Football Association technical director Dan Ashworth has revealed his decision to quit was made as soon as England returned home after the euphoric World Cup campaign.
Ashworth leaves English football's governing body on Tuesday to take up a similar position at Brighton after almost seven years with the FA.
And the 47-year-old leaves St George's Park on a high after playing a crucial role in the best performance from a senior England side at a World Cup since 1990.
But despite the growing buzz around Gareth Southgate's camp - which has amplified following England's qualification for the inaugural UEFA Nations League finals in the summer - Ashworth insists he has no doubt in his mind that this is the right time for him to walk away from the international scene.
'When we landed - I'll never forget this - coming back from Russia, on the runway, it occurred to me that it would be another four and a half years before we did this again,' said Ashworth.
'We didn't see all the euphoria because we were all in Russia, so I don't think you ever quite feel what was going on in the country.
'You get YouTube clips and snippets, and messages from your family, but it was emotionally quite difficult to get back into home life, family life, normal life while realising there was still a fair chunk of time before we had another go at competing in football's ultimate tournament: a World Cup.
'Difficult times, but in a nice way.

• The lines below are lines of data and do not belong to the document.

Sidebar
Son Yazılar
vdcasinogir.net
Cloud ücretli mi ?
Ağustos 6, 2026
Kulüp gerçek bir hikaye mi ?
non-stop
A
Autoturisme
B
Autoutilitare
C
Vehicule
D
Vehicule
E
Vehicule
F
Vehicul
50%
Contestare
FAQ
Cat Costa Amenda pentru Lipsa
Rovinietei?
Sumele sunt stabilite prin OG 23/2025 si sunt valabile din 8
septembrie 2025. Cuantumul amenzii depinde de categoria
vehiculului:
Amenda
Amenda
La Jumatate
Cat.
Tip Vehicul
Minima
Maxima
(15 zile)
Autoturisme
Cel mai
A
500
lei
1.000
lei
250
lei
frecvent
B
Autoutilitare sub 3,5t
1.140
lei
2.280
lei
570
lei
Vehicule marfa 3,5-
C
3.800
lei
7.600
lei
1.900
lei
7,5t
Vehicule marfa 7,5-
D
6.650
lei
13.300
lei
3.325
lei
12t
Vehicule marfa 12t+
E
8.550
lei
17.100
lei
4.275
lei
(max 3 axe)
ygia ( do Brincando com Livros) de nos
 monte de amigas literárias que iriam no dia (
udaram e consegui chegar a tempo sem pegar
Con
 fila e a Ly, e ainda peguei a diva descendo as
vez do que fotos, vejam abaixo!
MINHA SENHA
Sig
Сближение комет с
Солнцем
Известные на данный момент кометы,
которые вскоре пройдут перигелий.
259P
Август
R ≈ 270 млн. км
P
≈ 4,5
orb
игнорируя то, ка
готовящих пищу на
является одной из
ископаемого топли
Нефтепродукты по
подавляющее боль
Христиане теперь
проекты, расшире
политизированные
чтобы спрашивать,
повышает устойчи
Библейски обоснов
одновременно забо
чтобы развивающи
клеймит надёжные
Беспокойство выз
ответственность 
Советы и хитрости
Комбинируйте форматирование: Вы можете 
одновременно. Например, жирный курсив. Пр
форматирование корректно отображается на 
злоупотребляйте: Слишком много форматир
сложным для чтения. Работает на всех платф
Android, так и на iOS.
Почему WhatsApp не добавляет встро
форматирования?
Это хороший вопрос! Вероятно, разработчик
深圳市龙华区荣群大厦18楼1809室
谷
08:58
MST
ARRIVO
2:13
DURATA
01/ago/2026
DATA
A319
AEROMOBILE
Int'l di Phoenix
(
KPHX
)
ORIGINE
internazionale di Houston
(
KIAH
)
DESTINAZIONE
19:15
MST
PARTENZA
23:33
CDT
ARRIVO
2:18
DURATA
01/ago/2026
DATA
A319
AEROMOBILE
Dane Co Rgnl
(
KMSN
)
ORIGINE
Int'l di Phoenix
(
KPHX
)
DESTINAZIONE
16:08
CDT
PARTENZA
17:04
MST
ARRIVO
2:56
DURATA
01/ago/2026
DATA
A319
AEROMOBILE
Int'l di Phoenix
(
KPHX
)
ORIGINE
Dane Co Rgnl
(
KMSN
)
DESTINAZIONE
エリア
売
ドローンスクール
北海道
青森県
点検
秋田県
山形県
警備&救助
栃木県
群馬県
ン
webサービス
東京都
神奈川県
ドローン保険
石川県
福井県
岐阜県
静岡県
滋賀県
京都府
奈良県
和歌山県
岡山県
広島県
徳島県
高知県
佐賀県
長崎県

I'd much rather have that than come back as we have after some other tournaments.
'After six years, I'd missed the day to day part of being at a football club: the transfer windows, seeing players and coaches every day, and seeing your team compete once or twice a week.
'I always felt that, once I took this job, I'd go back into club football.
'I've loved every minute of this job. I don't regret for a minute taking it. But it's time for me, and maybe time for the organisation, to have a fresh set of eyes on it and a new challenge.
'I wouldn't want to go on a low so I'd much rather be going, hopefully, with credibility still intact than going on a situation where it's gone badly.
'I've read it's money, it's this, it's that. I've never been money driven, it's got nothing to do with that, I left West Brom to come to England for less. It's got nothing to do with that.
'I want to be able to, when I finish my career, wherever it might be, whether it's my choice or someone else, with a range of experiences and feeling that I've consistently pushed and challenged.
'So there's a bit of going back into club football that fulfilled my competitive edge, I think, on a regular basis.'
Les Reed will replace Ashworth as the FA's technical director.